Long Live Rock! (Whatever that means)

Wilco vs. Marah

Few debates can rage louder and longer than those among music fans regarding the merits of their favorite artists or songs . Anyone who has ever witnessed people arguing over who was the TRUE genius behind the Beatles, John or Paul, or what is the greatest song EVER will understand what I mean. Two albums released in late June raise a similar question for music lovers to ponder: what exactly is rock ?n roll? Is it the loud, no-holds-barred celebration of life and youth you discovered at the age of 15? Or can it be more than that? Can rock music be dense, enigmatic, and occasionally hard to listen to? Can it be like a Russian novel?hard to get into at first, but difficult to put down once you give it a chance?

20,000 Streets Under the Sky , the new album by the Philadelphia band Marah , falls into the first category. It is a loud, boozy, best-played-with-the-windows-rolled down kind of record. Listening to it makes you want to go see the band live, to share in the joy that must be present when the music is played. The new album from the Chicago-based Wilco, on the other hand, is slightly more subdued. A Ghost is Born has its share of catchy pop tunes, but just as many enigmatic, mournful songs that inspire more brooding than dancing. Yet like Wilco’s other albums, it has a strange power, proving that rock music continues to grow in new and interesting ways.
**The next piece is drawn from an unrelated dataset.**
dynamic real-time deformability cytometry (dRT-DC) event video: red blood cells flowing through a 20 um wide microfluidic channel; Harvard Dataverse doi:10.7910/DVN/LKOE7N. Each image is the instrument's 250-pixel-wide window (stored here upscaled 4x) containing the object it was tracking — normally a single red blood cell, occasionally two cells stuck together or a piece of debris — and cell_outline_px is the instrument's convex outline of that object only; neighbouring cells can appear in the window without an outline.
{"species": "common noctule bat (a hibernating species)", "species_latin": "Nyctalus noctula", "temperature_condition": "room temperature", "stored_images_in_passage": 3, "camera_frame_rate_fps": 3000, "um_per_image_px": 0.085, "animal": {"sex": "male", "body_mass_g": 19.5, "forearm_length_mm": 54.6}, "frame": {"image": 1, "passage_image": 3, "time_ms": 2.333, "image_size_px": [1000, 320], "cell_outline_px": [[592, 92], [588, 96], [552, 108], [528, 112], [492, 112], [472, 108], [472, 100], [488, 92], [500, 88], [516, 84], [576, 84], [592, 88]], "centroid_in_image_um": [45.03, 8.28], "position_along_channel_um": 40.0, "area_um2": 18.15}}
Some of these ideas were explored in a recent op-ed in the New York Times by Nick Hornby, the British-born pop music fanatic who penned High Fidelity and once reviewed music for the New Yorker. Hornby is a big fan of Marah, and in the Times, he argued that they are one of the few bands out there that plays rock music the way it should be played. He wrote that rock music has become “too grown-up and full of itself …You can find plenty that’s angry, or weird, or perverse, or melancholy and world-weary,” he wrote, “but that loud, sometimes dumb celebration of being alive has got lost somewhere along the way.” The reaction was quick and fierce. “Nick Hornby is full of s?” opined the Village Voice, and New Yorker music critic Sasha Frere Jones called Hornby an “old man” I haven’t read any reviews of the new Marah album, but my prediction is that they’ll suffer from guilt by association. That’s too bad, because Marah is back in fighting form on 20,000 Streets. The album has the same grainy, authentic feel as their best, Kids in Philly. The Beilanko brothers?the duo at the center of Marah?may hail from outside Philadelphia, but their album has the feel of the city in summer. Streets is best played on streets where girls play double-dutch and kids play in the spray of fire hydrants.

If all were right with the world, 20,000 Streets would get lots of radio play this summer. I’m not sure I can say the same about A Ghost is Born. Like their previous effort, the brilliant Yankee Hotel Foxtrot, Ghost can be dense and difficult. Lead singer and songwriter Jeff Tweedy has predicted that “99 percent of our fans won’t like” it. “Even I don’t want to listen to it every time I play through the album,” he said. But while Ghost may seem inaccessible at first, it reveals itself after several listens. The song “Spiders” may seem grating the first time you hear it, but by the fifth time around, you’re waiting anxiously for that perfectly placed piano chord midway through.

I can’t imagine Nick Hornby likes “Spiders.” He probably prefers “Hummingbird,” an unquestionably great song on Ghost, but in his schema, it is the only kind of song Tweedy should be writing. (Not surprisingly, Hornby loved the radio-friendly “Jesus, Etc.” from Yankee Hotel, while he thought the album’s “squeaks and bleeps” sounded like “an audio suicide note.”) That seems silly, especially given Tweedy’s genius for writing difficult music. Why can’t he experiment? Granted, there’s a fine line between daring artistry and self-indulgent claptrap. And too often today, critics lazily praise musicians for their artistic pretensions rather than the quality of their music. Hornby is right to insist that “emotional intelligence is sometimes best articulated through a great chord change, rather than a furrowed brow.” But that doesn’t mean all rock music has to sound like Springsteen or the Stones. Some of my favorite songs I disliked the first time I heard them, but they slowly burrowed deep under my skin, until I couldn’t live without listening to them. (I’m thinking of Bob Dylan’s “Idiot Wind.”)

The problem is that both Hornby and his critics are clinging to a rather narrow definition of rock ?n roll. Today’s music critics are often suspicious of songs that are radio friendly and Hornby is right to call them on this. Why can’t a song just make you feel good? But Hornby’s notion of what makes a good rock song isn’t adequate either. If rock ?n roll was big enough for Elvis and Dylan, it certainly has room for Marah and Wilco.